[Human keypoint data]
Segment Open

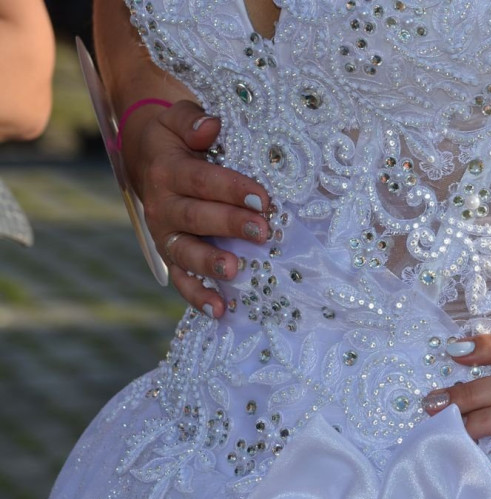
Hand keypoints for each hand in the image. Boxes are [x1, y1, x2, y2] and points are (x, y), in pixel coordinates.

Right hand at [120, 100, 270, 317]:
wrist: (145, 155)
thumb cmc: (173, 137)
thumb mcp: (177, 116)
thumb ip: (192, 120)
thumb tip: (210, 127)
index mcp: (168, 171)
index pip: (203, 180)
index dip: (233, 189)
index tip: (264, 198)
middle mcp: (162, 206)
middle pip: (197, 217)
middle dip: (230, 225)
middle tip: (263, 231)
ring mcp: (166, 235)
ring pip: (185, 253)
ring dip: (210, 263)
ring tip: (235, 269)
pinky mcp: (171, 255)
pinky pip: (182, 280)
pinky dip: (198, 296)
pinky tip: (220, 310)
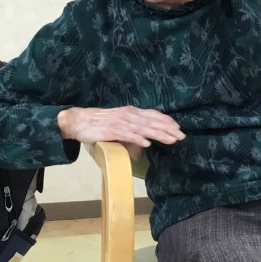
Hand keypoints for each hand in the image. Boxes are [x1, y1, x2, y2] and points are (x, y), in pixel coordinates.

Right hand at [57, 106, 185, 158]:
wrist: (78, 120)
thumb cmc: (99, 124)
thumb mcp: (119, 128)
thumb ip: (132, 137)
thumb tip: (143, 150)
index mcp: (131, 112)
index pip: (153, 114)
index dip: (166, 121)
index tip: (178, 128)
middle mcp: (129, 115)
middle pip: (152, 121)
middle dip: (168, 129)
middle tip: (181, 136)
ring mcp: (121, 122)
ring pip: (144, 128)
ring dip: (159, 134)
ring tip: (171, 140)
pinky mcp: (112, 130)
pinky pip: (127, 135)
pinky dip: (138, 138)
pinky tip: (147, 143)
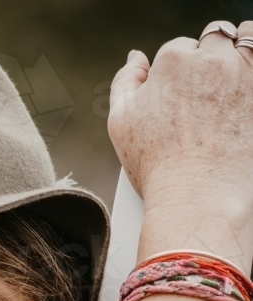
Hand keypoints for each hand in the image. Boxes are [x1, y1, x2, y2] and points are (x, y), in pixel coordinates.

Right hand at [108, 24, 252, 228]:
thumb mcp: (121, 123)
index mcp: (172, 61)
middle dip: (206, 59)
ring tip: (230, 80)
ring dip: (238, 51)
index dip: (176, 74)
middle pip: (211, 41)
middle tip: (203, 92)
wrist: (196, 198)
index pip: (178, 50)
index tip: (178, 97)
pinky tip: (244, 88)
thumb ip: (125, 82)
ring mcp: (241, 72)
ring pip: (245, 40)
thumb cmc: (156, 166)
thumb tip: (136, 58)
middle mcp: (209, 59)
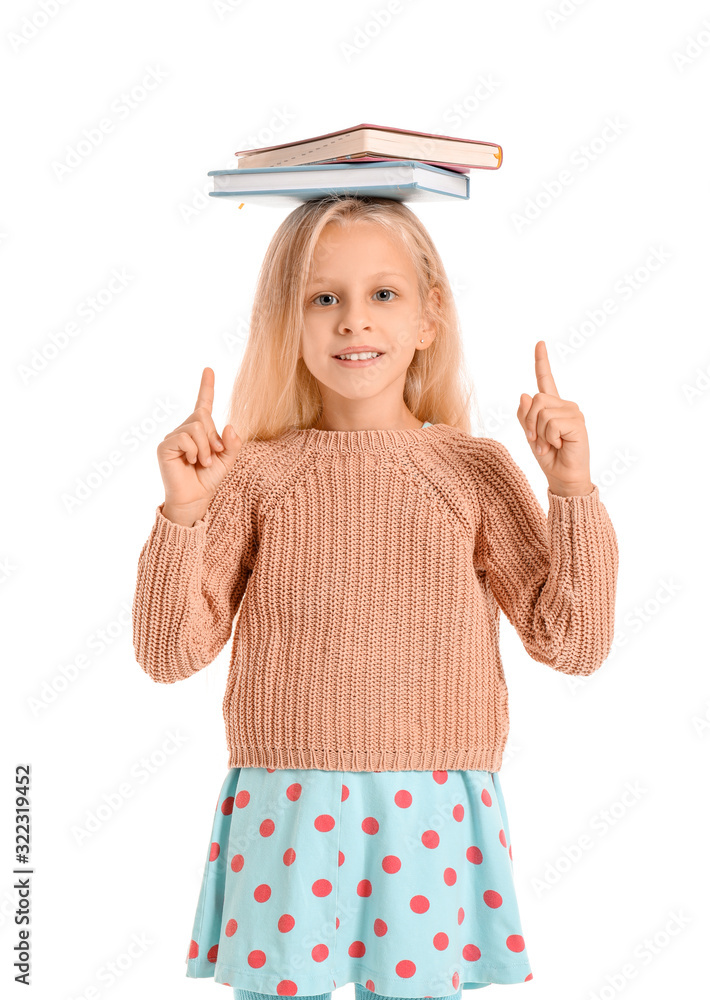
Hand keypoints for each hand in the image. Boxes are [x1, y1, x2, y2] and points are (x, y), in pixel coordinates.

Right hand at [157, 367, 242, 509]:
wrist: (194, 499)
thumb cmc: (208, 480)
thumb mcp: (227, 460)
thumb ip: (232, 443)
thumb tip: (229, 425)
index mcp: (200, 430)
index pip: (203, 404)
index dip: (206, 386)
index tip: (209, 369)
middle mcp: (184, 430)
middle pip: (202, 416)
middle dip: (213, 437)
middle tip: (213, 455)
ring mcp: (173, 437)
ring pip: (196, 427)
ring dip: (205, 447)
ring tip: (202, 463)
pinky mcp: (164, 446)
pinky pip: (184, 438)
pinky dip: (194, 451)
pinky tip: (192, 462)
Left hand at [517, 341, 593, 495]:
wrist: (563, 477)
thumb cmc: (548, 457)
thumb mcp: (530, 435)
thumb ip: (525, 416)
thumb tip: (524, 394)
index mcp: (552, 406)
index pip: (546, 380)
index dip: (542, 362)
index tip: (539, 343)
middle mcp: (564, 405)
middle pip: (536, 400)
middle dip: (530, 423)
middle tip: (538, 441)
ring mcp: (573, 413)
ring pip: (542, 411)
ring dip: (540, 433)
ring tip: (550, 445)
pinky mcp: (577, 422)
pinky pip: (551, 423)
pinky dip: (549, 438)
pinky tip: (559, 445)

Segment Closed

_Directions for this task_. Only the text is to be copied: please reproduce the records exactly and drop the pictures.

_Expected answer_.
Hand keypoints for each hand in the image. Boxes are [x1, y1, x2, y2] and points are (x, y), in pixel coordinates.

Right hand at [120, 100, 270, 317]:
wrist: (145, 155)
thumb cmc: (173, 137)
thumb mcp: (177, 116)
thumb ip: (192, 120)
thumb tip: (210, 127)
index mcp: (168, 171)
index pip: (203, 180)
index dip: (233, 189)
index tip: (264, 198)
middle mcp: (162, 206)
middle pip: (197, 217)
middle dip: (230, 225)
middle tip: (263, 231)
ring mcp: (166, 235)
ring pip: (185, 253)
ring dip: (210, 263)
ring tip: (235, 269)
pinky mcp: (171, 255)
pinky pip: (182, 280)
pinky dip: (198, 296)
pinky tip: (220, 310)
Hand keypoints for each hand in the image. Boxes are [x1, y1, x2, y2] and points are (x, y), in pixel coordinates.

Right hand at [57, 106, 185, 158]:
wrist: (78, 120)
thumb cmc: (99, 124)
thumb mcp: (119, 128)
thumb ip: (132, 137)
thumb tip: (143, 150)
index mcp: (131, 112)
index pip: (153, 114)
index dip: (166, 121)
index tip: (178, 128)
middle mcp: (129, 115)
middle pip: (152, 121)
middle dip: (168, 129)
middle tip: (181, 136)
ring mcp: (121, 122)
ring pip: (144, 128)
ring dip: (159, 134)
ring tip: (171, 140)
pinky mcp: (112, 130)
pinky pip: (127, 135)
pinky dip: (138, 138)
pinky tip: (147, 143)
Hand keypoints for each hand in the image. Boxes are [x1, y1, x2, y2] and points are (x, y), in pixel coordinates.

Right hand at [108, 24, 252, 228]:
thumb mcp: (121, 123)
index mcp: (172, 61)
middle dip: (206, 59)
ring tip: (230, 80)
ring dip: (238, 51)
index dip: (176, 74)
middle pip: (211, 41)
middle tip: (203, 92)
wrist: (196, 198)
index pip: (178, 50)
index tip: (178, 97)
pinky tip: (244, 88)
thumb ip: (125, 82)
ring mcp: (241, 72)
ring pip: (245, 40)
thumb cmc: (156, 166)
thumb tip: (136, 58)
middle mcp: (209, 59)
Hand keypoints for each hand in the image. Boxes are [x1, y1, x2, y2] and points are (x, y), in pixel coordinates.

Right hand at [157, 367, 242, 509]:
wrist: (194, 499)
thumb cmc: (208, 480)
thumb mcp: (227, 460)
thumb ip: (232, 443)
thumb tip: (229, 425)
index mcp: (200, 430)
index pip: (203, 404)
index dip: (206, 386)
index tip: (209, 369)
middle mcp: (184, 430)
middle pip: (202, 416)
middle dip: (213, 437)
middle tip: (213, 455)
ring mcp: (173, 437)
ring pip: (196, 427)
ring dip: (205, 447)
ring tip: (202, 463)
pinky mcp: (164, 446)
pinky pip: (184, 438)
pinky dip: (194, 451)
pinky tip: (192, 462)
Left hand at [517, 341, 593, 495]:
wrist: (563, 477)
thumb cmc: (548, 457)
thumb mcp: (530, 435)
thumb ip: (525, 416)
thumb tip: (524, 394)
index mcp: (552, 406)
index pip: (546, 380)
index dip: (542, 362)
index tip: (539, 343)
middle mcp: (564, 405)
middle pip: (536, 400)
middle dip: (530, 423)
middle tip: (538, 441)
ring mcp: (573, 413)
ring pip: (542, 411)
ring dip: (540, 433)
ring tip: (550, 445)
pinky mcp: (577, 422)
pinky pip: (551, 423)
pinky dip: (549, 438)
pinky tip: (559, 445)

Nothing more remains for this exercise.